##### Extracted material

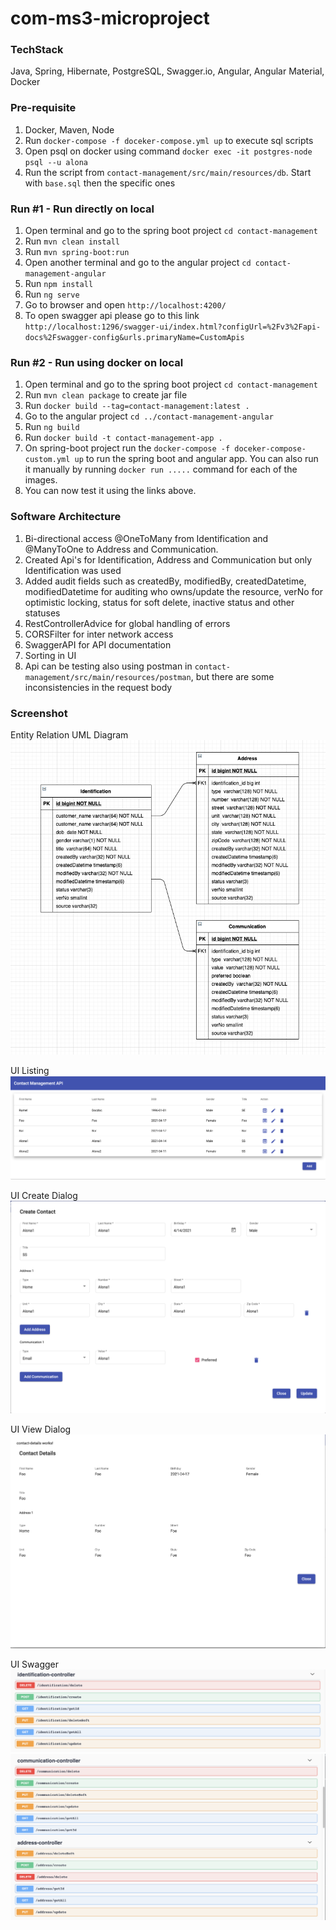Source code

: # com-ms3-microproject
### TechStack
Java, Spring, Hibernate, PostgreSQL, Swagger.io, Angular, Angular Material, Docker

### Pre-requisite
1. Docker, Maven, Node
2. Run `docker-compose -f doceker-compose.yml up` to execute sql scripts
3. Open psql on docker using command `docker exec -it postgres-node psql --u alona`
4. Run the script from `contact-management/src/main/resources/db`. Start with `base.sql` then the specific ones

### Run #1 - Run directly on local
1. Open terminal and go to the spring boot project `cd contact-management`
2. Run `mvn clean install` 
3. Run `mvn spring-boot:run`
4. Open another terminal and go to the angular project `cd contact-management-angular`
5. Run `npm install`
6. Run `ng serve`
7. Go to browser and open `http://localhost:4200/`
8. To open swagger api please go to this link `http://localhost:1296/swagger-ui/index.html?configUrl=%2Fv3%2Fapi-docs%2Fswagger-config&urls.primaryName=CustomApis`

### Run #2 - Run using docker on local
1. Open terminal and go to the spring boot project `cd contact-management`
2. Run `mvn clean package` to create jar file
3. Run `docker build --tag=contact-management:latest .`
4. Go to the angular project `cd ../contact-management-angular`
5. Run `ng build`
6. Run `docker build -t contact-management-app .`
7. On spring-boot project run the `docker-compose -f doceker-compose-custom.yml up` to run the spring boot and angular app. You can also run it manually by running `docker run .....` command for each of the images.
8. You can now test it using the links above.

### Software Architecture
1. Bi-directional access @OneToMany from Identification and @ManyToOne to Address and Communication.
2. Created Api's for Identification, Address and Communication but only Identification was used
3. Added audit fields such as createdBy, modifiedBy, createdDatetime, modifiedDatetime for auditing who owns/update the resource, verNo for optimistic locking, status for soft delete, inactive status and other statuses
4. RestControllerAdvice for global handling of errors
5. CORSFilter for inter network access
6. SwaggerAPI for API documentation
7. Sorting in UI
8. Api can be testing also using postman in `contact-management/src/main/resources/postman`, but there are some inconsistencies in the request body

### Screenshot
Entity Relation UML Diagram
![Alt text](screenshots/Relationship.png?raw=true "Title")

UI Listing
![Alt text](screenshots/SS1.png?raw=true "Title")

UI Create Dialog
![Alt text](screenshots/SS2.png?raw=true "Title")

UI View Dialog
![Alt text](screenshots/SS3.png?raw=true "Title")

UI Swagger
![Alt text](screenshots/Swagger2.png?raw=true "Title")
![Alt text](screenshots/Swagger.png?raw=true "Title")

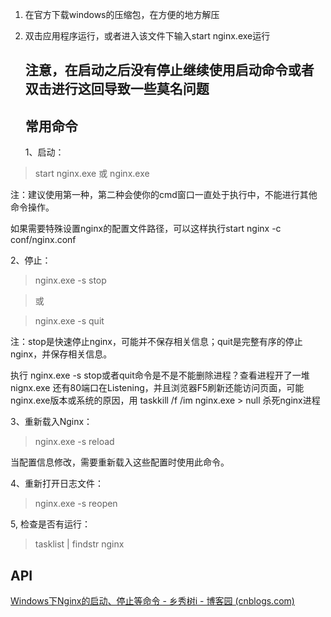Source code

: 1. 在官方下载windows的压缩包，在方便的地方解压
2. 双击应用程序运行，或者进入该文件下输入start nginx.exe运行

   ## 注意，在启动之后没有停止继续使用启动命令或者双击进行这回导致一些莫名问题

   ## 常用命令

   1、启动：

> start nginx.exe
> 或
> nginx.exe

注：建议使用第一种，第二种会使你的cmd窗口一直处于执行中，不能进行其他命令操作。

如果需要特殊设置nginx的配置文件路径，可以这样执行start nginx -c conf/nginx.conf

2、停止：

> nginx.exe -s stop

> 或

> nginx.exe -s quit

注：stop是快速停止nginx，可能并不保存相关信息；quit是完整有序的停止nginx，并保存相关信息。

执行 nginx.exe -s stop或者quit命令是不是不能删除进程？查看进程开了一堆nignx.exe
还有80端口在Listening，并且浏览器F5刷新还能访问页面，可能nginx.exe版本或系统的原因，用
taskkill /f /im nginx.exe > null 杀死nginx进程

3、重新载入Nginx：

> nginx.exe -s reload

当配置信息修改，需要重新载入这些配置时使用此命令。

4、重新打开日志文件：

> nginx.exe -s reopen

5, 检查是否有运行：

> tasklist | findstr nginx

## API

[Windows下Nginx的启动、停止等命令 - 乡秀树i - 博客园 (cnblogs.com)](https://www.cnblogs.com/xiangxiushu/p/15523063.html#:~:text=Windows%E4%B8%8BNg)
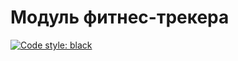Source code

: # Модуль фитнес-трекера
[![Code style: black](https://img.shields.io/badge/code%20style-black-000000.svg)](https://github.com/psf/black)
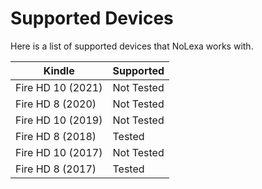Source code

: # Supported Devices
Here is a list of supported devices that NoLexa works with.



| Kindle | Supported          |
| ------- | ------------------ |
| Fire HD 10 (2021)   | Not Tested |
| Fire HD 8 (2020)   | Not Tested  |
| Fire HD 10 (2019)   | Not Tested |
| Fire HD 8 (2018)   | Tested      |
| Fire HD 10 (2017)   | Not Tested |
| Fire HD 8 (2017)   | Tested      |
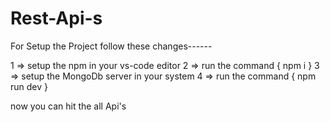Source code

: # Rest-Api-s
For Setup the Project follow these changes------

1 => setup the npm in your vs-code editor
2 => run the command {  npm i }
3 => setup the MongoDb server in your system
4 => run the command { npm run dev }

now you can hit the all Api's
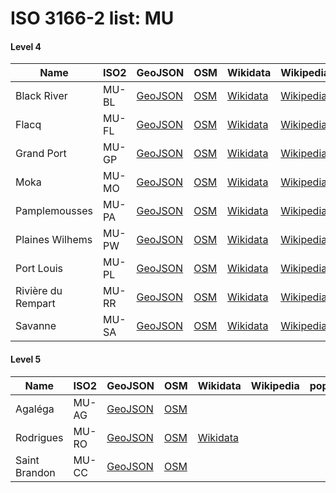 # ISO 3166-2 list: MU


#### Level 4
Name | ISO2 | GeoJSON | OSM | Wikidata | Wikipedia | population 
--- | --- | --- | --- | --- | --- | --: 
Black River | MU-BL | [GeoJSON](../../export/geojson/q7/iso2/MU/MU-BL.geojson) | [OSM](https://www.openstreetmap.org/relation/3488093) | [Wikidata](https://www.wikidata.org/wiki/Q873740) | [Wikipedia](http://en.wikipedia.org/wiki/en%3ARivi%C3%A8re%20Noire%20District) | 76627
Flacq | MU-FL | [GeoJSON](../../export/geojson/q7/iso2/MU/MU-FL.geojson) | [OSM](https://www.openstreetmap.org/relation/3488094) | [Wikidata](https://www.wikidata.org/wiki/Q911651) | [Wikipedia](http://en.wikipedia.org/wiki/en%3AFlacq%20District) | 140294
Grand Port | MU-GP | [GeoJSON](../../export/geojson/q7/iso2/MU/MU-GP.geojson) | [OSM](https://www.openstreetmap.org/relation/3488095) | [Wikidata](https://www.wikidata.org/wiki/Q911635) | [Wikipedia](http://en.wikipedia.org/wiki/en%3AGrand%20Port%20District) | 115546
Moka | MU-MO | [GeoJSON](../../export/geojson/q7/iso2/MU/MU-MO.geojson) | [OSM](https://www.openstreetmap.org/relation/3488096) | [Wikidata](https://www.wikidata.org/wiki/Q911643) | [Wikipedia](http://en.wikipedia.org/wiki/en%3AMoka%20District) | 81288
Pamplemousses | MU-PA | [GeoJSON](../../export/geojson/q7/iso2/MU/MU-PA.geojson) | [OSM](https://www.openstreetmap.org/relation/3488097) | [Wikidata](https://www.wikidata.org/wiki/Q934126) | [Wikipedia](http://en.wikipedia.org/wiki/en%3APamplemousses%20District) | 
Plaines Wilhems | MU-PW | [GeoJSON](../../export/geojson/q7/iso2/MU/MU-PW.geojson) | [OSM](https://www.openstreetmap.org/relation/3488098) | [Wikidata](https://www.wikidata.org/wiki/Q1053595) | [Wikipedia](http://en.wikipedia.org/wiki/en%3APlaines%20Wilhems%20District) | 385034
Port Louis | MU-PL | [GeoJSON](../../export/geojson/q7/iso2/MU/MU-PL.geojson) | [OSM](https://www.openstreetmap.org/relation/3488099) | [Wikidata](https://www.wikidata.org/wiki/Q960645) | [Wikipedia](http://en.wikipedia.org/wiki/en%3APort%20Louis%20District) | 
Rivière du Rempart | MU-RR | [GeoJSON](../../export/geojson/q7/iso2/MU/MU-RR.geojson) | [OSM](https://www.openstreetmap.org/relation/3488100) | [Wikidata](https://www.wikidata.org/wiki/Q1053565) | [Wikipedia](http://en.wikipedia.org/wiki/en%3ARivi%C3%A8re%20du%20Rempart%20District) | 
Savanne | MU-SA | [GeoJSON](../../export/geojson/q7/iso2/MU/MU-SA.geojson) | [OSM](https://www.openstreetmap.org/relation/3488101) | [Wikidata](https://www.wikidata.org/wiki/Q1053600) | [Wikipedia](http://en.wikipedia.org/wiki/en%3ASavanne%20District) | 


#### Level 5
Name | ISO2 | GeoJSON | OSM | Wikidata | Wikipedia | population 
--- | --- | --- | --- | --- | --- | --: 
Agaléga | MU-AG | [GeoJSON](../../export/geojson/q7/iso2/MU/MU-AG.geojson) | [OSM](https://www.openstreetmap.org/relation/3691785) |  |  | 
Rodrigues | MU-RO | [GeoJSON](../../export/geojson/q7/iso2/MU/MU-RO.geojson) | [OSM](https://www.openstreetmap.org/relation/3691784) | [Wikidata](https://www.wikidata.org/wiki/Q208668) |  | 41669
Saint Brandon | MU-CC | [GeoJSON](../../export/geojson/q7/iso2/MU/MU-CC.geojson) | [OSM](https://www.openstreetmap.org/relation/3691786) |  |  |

##########
##### Extracted material

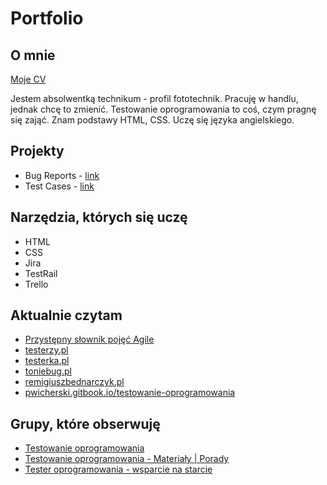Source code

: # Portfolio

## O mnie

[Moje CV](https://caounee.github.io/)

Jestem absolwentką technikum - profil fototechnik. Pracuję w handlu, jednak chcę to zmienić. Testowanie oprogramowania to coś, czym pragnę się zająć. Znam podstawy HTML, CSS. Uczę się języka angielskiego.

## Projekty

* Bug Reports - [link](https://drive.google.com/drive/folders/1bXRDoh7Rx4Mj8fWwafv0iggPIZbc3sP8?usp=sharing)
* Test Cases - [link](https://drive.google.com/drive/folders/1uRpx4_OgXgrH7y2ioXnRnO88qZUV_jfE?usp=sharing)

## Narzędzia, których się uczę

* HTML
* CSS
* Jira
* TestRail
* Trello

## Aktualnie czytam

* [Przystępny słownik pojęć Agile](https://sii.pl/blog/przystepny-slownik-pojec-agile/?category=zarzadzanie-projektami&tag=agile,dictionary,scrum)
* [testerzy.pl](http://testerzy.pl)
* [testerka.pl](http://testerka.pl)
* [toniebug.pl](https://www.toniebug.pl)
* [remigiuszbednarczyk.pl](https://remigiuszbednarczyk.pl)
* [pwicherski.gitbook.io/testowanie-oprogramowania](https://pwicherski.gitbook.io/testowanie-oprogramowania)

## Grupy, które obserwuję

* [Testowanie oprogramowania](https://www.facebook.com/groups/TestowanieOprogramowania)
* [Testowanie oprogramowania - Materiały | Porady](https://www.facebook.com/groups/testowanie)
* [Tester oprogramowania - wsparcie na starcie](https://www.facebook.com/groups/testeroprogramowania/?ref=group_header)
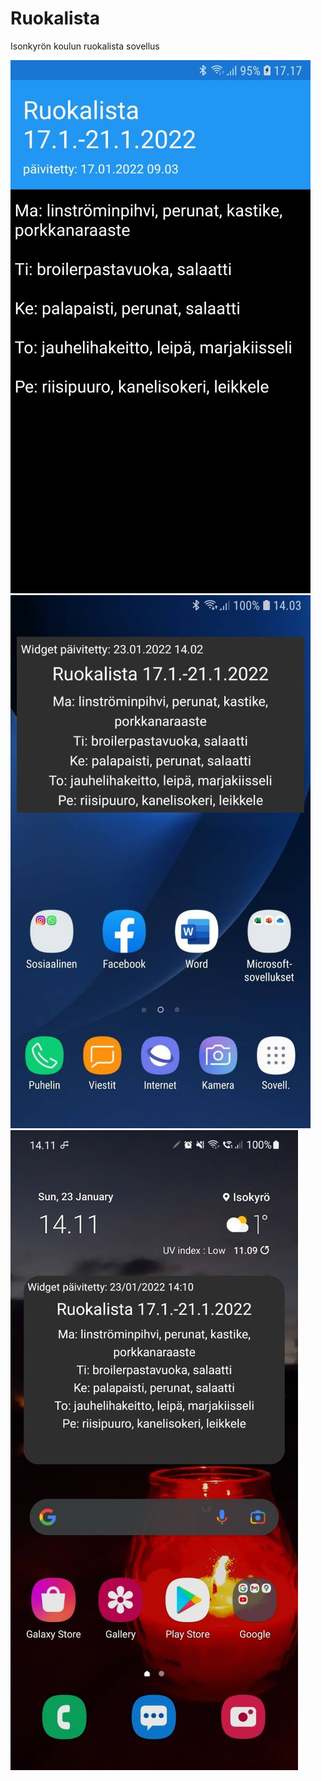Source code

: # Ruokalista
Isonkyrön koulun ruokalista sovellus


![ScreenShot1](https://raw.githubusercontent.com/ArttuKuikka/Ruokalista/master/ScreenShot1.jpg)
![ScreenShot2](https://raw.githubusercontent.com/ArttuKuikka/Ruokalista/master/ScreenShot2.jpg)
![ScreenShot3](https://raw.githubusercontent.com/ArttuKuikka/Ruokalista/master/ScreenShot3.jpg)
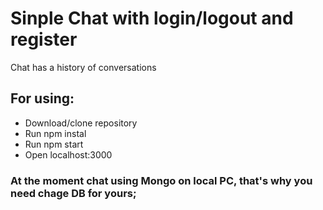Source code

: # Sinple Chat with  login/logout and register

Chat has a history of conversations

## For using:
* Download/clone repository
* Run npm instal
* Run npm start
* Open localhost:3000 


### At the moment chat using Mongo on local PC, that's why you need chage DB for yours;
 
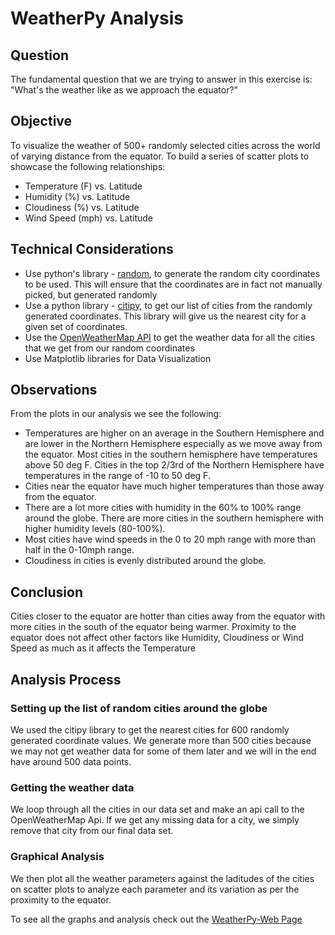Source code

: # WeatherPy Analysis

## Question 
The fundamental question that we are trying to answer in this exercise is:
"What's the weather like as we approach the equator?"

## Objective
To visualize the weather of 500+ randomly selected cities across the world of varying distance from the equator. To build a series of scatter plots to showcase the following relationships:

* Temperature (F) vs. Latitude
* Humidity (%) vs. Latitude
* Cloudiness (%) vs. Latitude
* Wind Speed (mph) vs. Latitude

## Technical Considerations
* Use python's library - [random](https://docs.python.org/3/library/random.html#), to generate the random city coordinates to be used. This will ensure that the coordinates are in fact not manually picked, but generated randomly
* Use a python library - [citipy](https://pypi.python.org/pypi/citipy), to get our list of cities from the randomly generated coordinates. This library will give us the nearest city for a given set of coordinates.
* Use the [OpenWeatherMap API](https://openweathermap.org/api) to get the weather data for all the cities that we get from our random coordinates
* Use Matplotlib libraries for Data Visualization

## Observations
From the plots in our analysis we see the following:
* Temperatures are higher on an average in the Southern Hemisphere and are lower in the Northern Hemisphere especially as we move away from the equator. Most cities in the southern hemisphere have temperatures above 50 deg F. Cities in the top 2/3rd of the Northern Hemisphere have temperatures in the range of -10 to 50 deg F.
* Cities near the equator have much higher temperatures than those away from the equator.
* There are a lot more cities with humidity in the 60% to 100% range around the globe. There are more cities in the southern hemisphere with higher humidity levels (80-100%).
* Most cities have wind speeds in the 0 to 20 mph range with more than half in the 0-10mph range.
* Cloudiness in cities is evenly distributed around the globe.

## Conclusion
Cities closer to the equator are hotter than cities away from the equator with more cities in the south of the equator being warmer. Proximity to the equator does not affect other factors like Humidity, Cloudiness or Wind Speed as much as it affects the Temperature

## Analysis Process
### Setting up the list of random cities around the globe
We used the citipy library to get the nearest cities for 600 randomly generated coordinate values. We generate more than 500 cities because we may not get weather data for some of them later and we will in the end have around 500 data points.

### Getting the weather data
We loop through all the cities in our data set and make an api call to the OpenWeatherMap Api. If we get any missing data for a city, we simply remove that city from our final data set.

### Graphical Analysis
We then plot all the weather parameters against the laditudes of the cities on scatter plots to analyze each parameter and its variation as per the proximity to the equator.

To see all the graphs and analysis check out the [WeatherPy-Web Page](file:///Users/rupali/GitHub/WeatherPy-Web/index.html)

##########

● **Instruction**
Please reproduce the material starting with the line that contains "注：建议使用第一种，第二种会" and going on through the line that contains "4 => run the", both included. Leave the pictures out of your answer.

● **Written reply**
注：建议使用第一种，第二种会使你的cmd窗口一直处于执行中，不能进行其他命令操作。

如果需要特殊设置nginx的配置文件路径，可以这样执行start nginx -c conf/nginx.conf

2、停止：

> nginx.exe -s stop

> 或

> nginx.exe -s quit

注：stop是快速停止nginx，可能并不保存相关信息；quit是完整有序的停止nginx，并保存相关信息。

执行 nginx.exe -s stop或者quit命令是不是不能删除进程？查看进程开了一堆nignx.exe
还有80端口在Listening，并且浏览器F5刷新还能访问页面，可能nginx.exe版本或系统的原因，用
taskkill /f /im nginx.exe > null 杀死nginx进程

3、重新载入Nginx：

> nginx.exe -s reload

当配置信息修改，需要重新载入这些配置时使用此命令。

4、重新打开日志文件：

> nginx.exe -s reopen

5, 检查是否有运行：

> tasklist | findstr nginx

## API

[Windows下Nginx的启动、停止等命令 - 乡秀树i - 博客园 (cnblogs.com)](https://www.cnblogs.com/xiangxiushu/p/15523063.html#:~:text=Windows%E4%B8%8BNg)
Source code

: # Модуль фитнес-трекера
[![Code style: black](https://img.shields.io/badge/code%20style-black-000000.svg)](https://github.com/psf/black)
Source code

: # Supported Devices
Here is a list of supported devices that NoLexa works with.



| Kindle | Supported          |
| ------- | ------------------ |
| Fire HD 10 (2021)   | Not Tested |
| Fire HD 8 (2020)   | Not Tested  |
| Fire HD 10 (2019)   | Not Tested |
| Fire HD 8 (2018)   | Tested      |
| Fire HD 10 (2017)   | Not Tested |
| Fire HD 8 (2017)   | Tested      |
Source code

: # Rest-Api-s
For Setup the Project follow these changes------

1 => setup the npm in your vs-code editor
2 => run the command {  npm i }
3 => setup the MongoDb server in your system
4 => run the command { npm run dev }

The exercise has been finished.